In light of these federal and Montana statutory and constitutional provisions we turn to Silk’s right to intervene. Silk is an “extended family member” within the meaning of the ICWA Section 1915(a). She has an interest created by the preferences listed in that same section. And clearly, the present parties to the adoption do not adequately represent her interest. Therefore Silk meets all of the requirements laid out in Rule 24(a), M.R.Civ.P. for intervention. However, the District Court ruled that Silk’s motion was not timely. Given the ignorance in which Silk was kept, we can not see how Silk could have been more diligent or any earlier in her petition or motion.

*238Therefore, we hold Silk’s motion to intervene must be granted.

Further, the paramount consideration in an adoption proceeding is the best interests of the child involved. The absence of SRS consent to the adoption in these circumstances may not be found to bar Silk’s claim if, in the court’s discretion, this lack of agency consent would not promote the child’s best interests.

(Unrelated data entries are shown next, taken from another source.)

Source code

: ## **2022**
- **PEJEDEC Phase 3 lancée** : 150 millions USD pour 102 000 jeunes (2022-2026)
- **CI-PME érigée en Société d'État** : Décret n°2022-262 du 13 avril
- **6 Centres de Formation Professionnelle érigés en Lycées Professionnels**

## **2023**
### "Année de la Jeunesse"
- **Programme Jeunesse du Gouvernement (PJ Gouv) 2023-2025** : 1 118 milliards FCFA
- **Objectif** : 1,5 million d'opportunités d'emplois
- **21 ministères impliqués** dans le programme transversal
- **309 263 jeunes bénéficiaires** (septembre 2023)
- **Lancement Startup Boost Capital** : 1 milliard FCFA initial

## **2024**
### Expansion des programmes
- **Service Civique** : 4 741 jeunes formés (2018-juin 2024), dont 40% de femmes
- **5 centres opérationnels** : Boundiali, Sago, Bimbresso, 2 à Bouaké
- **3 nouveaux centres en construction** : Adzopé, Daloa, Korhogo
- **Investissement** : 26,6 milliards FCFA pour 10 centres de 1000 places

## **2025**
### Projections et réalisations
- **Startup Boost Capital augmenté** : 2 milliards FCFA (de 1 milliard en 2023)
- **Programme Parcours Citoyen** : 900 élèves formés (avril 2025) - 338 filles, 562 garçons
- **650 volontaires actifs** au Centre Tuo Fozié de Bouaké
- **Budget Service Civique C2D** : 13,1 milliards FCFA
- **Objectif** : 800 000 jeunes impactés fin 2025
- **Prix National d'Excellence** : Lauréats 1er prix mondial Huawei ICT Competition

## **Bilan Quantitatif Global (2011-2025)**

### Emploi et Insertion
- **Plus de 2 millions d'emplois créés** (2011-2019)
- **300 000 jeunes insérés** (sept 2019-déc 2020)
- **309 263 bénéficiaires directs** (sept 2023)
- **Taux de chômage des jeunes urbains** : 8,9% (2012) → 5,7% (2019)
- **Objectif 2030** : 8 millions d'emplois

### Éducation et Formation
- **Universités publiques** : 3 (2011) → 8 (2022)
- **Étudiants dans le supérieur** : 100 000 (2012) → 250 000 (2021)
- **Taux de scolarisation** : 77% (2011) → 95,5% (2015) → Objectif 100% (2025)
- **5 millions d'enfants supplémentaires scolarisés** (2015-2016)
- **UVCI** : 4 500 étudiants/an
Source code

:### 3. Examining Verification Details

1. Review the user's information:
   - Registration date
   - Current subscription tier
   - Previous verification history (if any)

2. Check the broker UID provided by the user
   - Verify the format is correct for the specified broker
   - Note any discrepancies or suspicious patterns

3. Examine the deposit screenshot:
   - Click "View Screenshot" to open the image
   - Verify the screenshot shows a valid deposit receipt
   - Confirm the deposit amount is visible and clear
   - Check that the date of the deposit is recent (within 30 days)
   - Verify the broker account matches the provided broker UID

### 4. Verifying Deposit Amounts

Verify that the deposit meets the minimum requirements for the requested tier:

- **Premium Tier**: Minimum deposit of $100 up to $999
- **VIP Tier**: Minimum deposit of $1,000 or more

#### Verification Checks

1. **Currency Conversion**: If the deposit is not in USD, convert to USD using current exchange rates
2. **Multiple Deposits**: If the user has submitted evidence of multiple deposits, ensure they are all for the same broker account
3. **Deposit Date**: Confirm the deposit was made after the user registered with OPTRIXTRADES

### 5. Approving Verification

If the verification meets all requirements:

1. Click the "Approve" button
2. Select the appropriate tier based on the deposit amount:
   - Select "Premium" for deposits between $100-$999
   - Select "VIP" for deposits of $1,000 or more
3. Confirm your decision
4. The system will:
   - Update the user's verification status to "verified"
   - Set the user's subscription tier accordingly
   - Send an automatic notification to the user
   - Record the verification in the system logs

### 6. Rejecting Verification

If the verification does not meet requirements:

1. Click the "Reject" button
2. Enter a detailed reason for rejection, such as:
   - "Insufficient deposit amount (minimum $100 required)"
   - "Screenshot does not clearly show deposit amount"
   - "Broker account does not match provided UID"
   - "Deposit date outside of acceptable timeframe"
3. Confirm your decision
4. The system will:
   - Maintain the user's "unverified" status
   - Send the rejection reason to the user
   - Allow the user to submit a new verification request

Because we remand the case to allow Silk to intervene, she may again file her petition for adoption to be considered along with the foster parents’ petition in the action. We, of course, do not decide the adoptive placement of the child. However, these competing petitions are to be considered in light of the ICWA preferences which must be followed absent a showing by the foster parents that good cause exists for not following them.

Reversed and remanded.

MR. CHIEF JUSTICE TURNAGE and MR. JUSTICES HARRISON, WEBER and GULBRANDSON concur.